# PASSAGE TO READ:
↓↓↓

There’s nothing sweeter than hearing the words “sold out.” But it’s not just you and your team who are energised by that simple phrase — your attendees experience serious FOMO (fear of missing out) when they see it on your ticketing page.
So how can you create more opportunities to use that phrase to actually increase your ticket sales? If you use different ticket types throughout your on-sale, each time one ticket sells out your attendees will see those magic words. That will increase the perceived value of attending your event for attendees by showing it’s in high demand.
So what ticket types should you use? Here are seven common event ticket types and why you should use them.
Ticket type #1: General admission
The most common of ticket types is used by almost every event for the bulk of their admissions. This ticket type provides admission to your event without any extras. GA tickets are typically on sale the longest, and usually one of the least expensive of all tickets you offer.
Why use it: General admissions provide a baseline experience for attendees. They also help you convert people who don’t want — or don’t want to pay for — a VIP experience.
Ticket type #2: VIP
VIP packages let you offer attendees the exact experience they’re looking for, at the exact price they’re willing to pay. Premium ticket tiers can help you attract new attendees — and make more money from your current audience. If you have the resources to provide this premium experience, this is the second most important ticket type for driving revenue after GA.
Ticket type #3: Reserved seating
If your event is seated, you can let attendees pick where they want to sit. Reserved seating tickets are also a simple upgrade that can provide big value for attendees wanting to be closer to a performer or speaker at your event.

↑↑↑

# QUESTIONS ON THE MATERIAL:
(A) In the passage on event ticket types, condense the paragraph beginning "The most common of ticket types" into a short bulleted list that keeps its main facts.
(B) Extend the passage on event ticket types, beginning right after its final sentence about reserved seating.

# PROVIDED MATERIAL:
↓↓↓

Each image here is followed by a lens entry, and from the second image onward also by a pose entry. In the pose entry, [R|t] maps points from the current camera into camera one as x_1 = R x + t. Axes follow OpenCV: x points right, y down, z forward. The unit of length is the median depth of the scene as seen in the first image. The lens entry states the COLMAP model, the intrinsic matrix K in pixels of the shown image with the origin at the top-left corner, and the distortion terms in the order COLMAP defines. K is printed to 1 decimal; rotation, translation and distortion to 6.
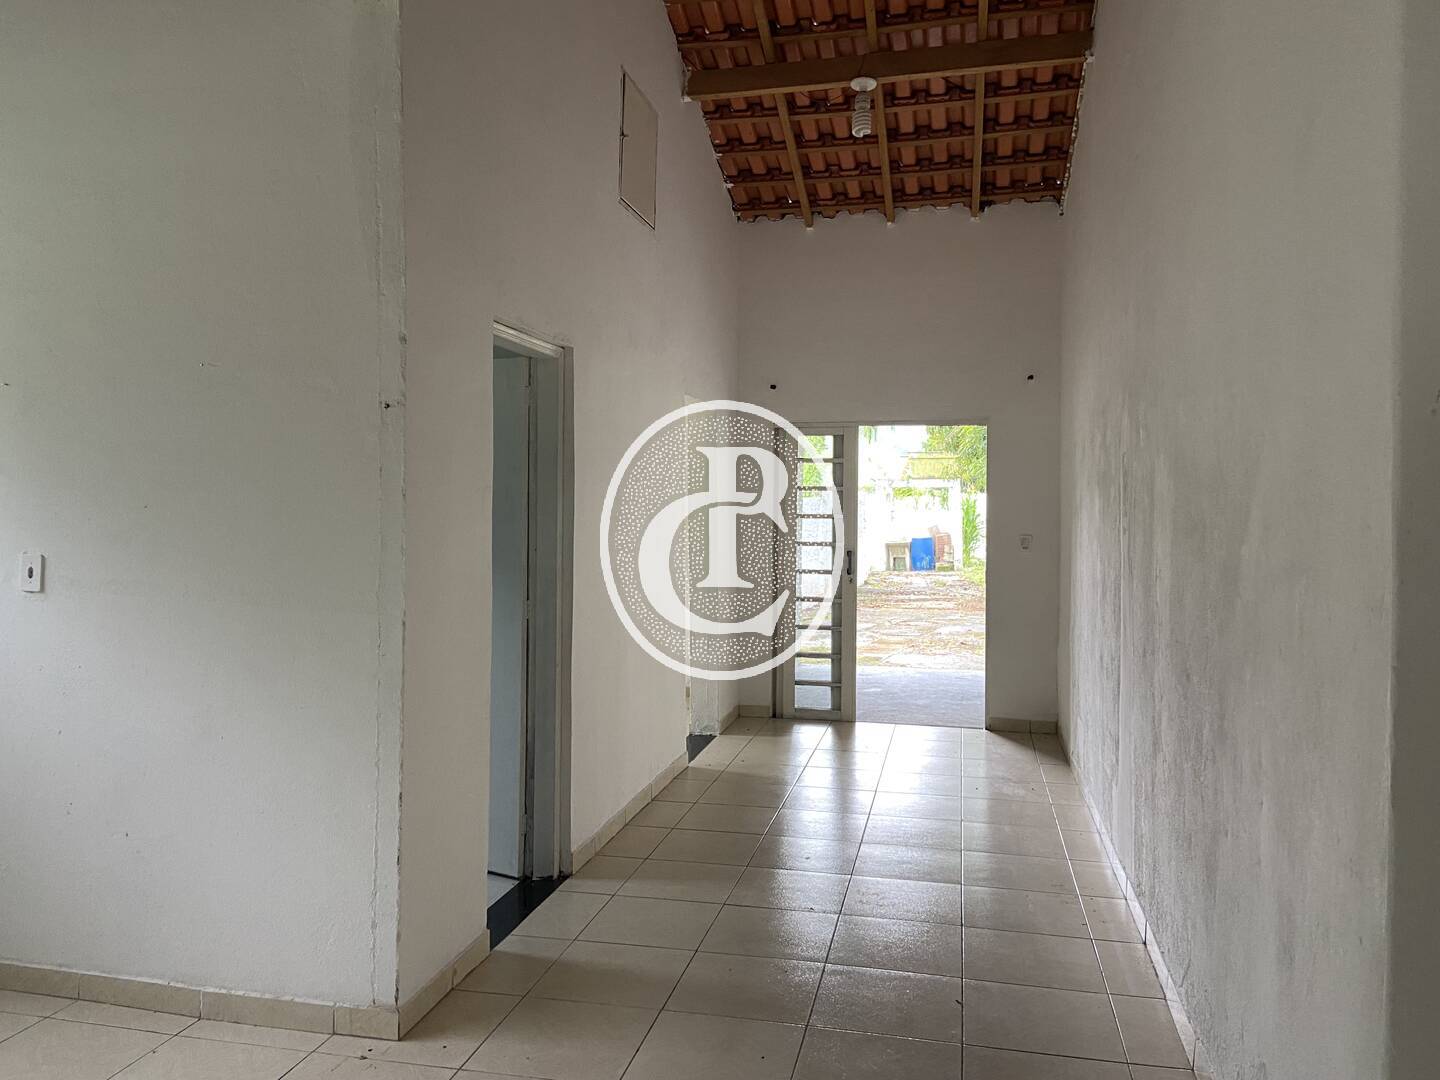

↑↑↑

# RESULTS BY TASK:
(A)
- General admission is the most common ticket type, and almost every event uses it for most of its admissions.
- It gets attendees into the event with no extras.
- GA tickets usually stay on sale the longest.
- They are usually among the cheapest tickets offered.

(B)
Why use it: The people who want to be near the action will pay more for the privilege. So if your venue uses seating, you can charge more for the section closest to the performer or stage.
Ticket type #4: Multi-day pass
Does your event take place over many days? Give attendees the power to pick and choose the number they’ll go with a multi-day pass. RFID makes this type of ticket super easy to manage on the logistics side, so you don’t have to worry about the complexity of different variables.
Why use it: A multi-day pass removes barriers to attendance for people by letting them choose which sessions or performances they attend, at the price they’re comfortable with.
Ticket type #5: One-day pass
If your event spans multiple days but not everyone would want to attend every day, a one-day pass lets you to take advantage of interest from people who don’t have the desire to attend. This option lets you give attendees digital or in-person access to your event for one day.
Why use it: Some corporate conferences or multi-day festivals can pose a price challenge or scheduling conflict for interested people. Solve both hurdles with a day pass ticket option, so attendees can join for just the amount of time they’re able to.
Ticket type #6: Early bird discount
Early bird tickets are most often used to give people the largest discount possible on tickets through a predetermined pre-sale period. You get to decide how long the early bird lasts and how much of a discount you want to offer attendees.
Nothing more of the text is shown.